Asked why he usurped the powers of the board by recruiting staff without its knowledge, the head teacher said there is a provision in the same manual that allows him to recruit staff on a temporary basis and report to the board until the opportune time for normal recruitment or regularization takes place.

In his view, there is also a tendency by the board to get involved in the day-to-day running of the school, which is not within their mandate.  

Suuna also expressed concern about the theft of school items and believes that a police investigation is necessary to determine the responsible parties. He noted that the lab has an individual assigned to open and close it and the school has security guards who may have observed the perpetrator.

The clash between the board and the new headteacher has already attracted attention from KCCA, which conducted a special inquiry whose finds are yet to be released. Equally, the Ministry of Education has been holding meetings to discuss the challenges at the school. 

Dr. John Chrysostom Muyingo, the State Minister in Charge of Higher Education, said they are studying the situation but they need concrete evidence to determine what steps need to be taken to introduce sanity at the school. 

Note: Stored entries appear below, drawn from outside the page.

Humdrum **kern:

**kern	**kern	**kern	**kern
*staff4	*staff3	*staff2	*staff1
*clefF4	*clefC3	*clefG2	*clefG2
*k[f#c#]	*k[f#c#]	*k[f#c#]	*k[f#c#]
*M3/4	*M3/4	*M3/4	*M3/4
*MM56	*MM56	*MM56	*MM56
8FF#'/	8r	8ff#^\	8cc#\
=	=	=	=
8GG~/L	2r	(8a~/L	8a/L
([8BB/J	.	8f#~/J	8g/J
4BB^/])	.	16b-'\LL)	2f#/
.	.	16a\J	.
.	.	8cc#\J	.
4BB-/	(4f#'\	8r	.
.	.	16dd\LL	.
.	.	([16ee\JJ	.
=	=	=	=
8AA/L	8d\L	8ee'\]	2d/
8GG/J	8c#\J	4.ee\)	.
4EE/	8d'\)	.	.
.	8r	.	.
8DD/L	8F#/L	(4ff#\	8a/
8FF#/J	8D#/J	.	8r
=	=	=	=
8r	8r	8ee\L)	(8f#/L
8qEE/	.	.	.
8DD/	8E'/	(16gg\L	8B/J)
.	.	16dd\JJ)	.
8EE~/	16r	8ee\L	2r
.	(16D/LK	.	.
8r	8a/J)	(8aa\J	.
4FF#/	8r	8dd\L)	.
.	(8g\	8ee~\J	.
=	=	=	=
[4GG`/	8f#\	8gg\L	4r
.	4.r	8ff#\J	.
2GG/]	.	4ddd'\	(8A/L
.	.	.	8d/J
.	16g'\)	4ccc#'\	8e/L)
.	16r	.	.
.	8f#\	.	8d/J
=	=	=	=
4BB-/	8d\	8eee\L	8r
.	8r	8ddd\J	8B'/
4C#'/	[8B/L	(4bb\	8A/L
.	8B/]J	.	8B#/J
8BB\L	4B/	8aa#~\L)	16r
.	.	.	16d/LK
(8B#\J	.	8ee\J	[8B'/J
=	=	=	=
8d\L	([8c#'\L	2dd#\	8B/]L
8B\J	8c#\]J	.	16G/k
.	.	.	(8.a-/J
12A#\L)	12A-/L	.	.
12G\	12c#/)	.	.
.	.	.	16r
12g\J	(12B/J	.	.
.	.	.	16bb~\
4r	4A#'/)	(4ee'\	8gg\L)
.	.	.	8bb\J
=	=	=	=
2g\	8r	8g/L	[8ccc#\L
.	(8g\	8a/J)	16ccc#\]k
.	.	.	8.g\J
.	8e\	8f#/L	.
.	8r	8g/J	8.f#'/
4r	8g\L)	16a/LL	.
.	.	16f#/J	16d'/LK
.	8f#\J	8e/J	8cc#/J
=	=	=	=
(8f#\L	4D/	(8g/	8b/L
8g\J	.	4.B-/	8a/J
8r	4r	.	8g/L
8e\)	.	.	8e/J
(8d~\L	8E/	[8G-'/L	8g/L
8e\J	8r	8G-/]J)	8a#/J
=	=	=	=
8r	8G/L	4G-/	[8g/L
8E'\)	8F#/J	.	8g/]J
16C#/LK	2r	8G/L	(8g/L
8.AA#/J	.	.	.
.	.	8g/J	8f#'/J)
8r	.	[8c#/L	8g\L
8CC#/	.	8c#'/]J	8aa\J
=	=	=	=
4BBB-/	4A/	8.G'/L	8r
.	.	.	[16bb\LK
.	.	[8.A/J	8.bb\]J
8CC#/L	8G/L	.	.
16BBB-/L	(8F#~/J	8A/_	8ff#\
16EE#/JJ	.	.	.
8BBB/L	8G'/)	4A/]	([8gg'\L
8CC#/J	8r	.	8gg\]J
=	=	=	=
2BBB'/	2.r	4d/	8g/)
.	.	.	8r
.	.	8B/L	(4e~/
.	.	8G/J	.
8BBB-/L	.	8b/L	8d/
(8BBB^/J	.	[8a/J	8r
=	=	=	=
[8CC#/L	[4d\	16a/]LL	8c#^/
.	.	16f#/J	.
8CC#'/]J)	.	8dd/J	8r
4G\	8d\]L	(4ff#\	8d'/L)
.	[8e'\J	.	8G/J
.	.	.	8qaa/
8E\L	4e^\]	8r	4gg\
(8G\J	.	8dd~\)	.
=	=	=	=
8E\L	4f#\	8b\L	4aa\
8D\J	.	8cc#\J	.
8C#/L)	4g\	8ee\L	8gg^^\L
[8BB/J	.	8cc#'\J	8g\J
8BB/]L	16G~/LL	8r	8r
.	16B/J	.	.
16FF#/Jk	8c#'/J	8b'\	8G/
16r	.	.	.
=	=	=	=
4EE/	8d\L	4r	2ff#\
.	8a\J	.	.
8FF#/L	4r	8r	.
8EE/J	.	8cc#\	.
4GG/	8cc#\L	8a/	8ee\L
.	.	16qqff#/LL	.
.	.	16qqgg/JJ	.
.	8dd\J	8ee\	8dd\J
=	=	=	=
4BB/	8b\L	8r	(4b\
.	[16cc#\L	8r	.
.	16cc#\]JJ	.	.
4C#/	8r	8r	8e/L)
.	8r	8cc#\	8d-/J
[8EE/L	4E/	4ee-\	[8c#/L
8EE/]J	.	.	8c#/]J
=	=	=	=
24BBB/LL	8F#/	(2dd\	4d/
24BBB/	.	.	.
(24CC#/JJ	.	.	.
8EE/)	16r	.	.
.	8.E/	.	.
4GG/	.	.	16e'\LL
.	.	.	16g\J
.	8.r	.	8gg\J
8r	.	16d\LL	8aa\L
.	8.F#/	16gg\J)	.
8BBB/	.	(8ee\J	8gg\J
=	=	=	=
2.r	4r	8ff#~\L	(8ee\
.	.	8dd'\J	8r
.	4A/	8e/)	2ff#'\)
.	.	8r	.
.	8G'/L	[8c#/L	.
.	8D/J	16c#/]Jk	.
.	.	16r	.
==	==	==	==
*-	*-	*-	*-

“There is a meeting that is going to look at the management of schools, old Kampala inclusive, and I can tell you that a solution will be given. This approach is important to ensure that any decisions made are based on facts and not just speculation,” the minister said.

Prior to the arrival of Suuna, Old Kampala had a history of conflicts, leadership challenges, and instability. The school was recovering from a 2017 strike that according to the Ministry of Education, was triggered by a teacher and external forces. 

The school was temporarily closed that year. Established in 1932, Old Kampala SS was founded by Asian teachers, K.D Gupta and B.D Gupta, from Bengal, India, an ancient seat of learning.  Its establishment coincided with the needs of the local community, and K.D Gupta became its first headmaster.

Over the years, the school, with its rich history and cultural background, had become one of the leading centers of learning in East Africa. It excelled not only in academics but also in other disciplines such as Fine Arts and sports. 

The school has over time nurtured, among other prominent individuals including Rwanda’s President Paul Kagame, Uganda’s former Vice President Gilbert Bukenya, Pastor Robert Kayanja, Gen (Rtd) David Tinyefuza, Moses Kigongo, and businessman Sudhir Ruparelia.